Start of RECORDS FOR THE EXERCISE

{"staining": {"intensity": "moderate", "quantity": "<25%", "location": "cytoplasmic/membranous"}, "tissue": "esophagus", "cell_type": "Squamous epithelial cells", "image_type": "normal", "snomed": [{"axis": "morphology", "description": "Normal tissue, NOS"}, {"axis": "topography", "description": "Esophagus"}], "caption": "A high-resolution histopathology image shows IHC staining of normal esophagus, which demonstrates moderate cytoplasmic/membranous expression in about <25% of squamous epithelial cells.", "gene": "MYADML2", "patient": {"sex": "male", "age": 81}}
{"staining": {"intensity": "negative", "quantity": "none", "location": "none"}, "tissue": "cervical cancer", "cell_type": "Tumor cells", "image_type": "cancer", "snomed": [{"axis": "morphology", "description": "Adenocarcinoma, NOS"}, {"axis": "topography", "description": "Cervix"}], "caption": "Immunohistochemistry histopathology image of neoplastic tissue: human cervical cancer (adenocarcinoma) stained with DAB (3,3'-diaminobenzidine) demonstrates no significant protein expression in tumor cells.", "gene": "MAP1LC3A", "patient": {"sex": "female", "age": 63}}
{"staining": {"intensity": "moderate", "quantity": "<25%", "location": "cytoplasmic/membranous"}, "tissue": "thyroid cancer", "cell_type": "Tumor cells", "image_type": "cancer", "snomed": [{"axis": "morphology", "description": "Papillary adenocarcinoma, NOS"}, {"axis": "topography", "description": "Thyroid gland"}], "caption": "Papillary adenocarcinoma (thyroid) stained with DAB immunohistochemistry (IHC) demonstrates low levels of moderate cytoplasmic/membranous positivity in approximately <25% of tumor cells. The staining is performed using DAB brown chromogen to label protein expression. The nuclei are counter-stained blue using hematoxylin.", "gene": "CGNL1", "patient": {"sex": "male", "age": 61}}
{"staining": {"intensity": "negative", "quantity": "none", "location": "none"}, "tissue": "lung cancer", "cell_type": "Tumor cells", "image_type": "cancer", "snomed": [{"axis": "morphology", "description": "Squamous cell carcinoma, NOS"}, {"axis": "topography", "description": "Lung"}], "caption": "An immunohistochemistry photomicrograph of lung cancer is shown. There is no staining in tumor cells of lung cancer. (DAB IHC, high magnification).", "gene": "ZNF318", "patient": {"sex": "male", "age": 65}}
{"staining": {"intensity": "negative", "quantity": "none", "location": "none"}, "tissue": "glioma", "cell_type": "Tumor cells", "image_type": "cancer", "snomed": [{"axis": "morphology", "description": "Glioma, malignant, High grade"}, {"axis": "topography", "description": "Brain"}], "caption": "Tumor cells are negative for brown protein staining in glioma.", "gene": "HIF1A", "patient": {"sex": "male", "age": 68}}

End of RECORDS FOR THE EXERCISE

• _WHAT IS REQUIRED_
Write out word for word only the lines from the start of the entries down to the line with "histopathology image of", please, including both ends.

• _RESPONSE FOR THIS EXERCISE_
{"staining": {"intensity": "moderate", "quantity": "<25%", "location": "cytoplasmic/membranous"}, "tissue": "esophagus", "cell_type": "Squamous epithelial cells", "image_type": "normal", "snomed": [{"axis": "morphology", "description": "Normal tissue, NOS"}, {"axis": "topography", "description": "Esophagus"}], "caption": "A high-resolution histopathology image shows IHC staining of normal esophagus, which demonstrates moderate cytoplasmic/membranous expression in about <25% of squamous epithelial cells.", "gene": "MYADML2", "patient": {"sex": "male", "age": 81}}
{"staining": {"intensity": "negative", "quantity": "none", "location": "none"}, "tissue": "cervical cancer", "cell_type": "Tumor cells", "image_type": "cancer", "snomed": [{"axis": "morphology", "description": "Adenocarcinoma, NOS"}, {"axis": "topography", "description": "Cervix"}], "caption": "Immunohistochemistry histopathology image of neoplastic tissue: human cervical cancer (adenocarcinoma) stained with DAB (3,3'-diaminobenzidine) demonstrates no significant protein expression in tumor cells.", "gene": "MAP1LC3A", "patient": {"sex": "female", "age": 63}}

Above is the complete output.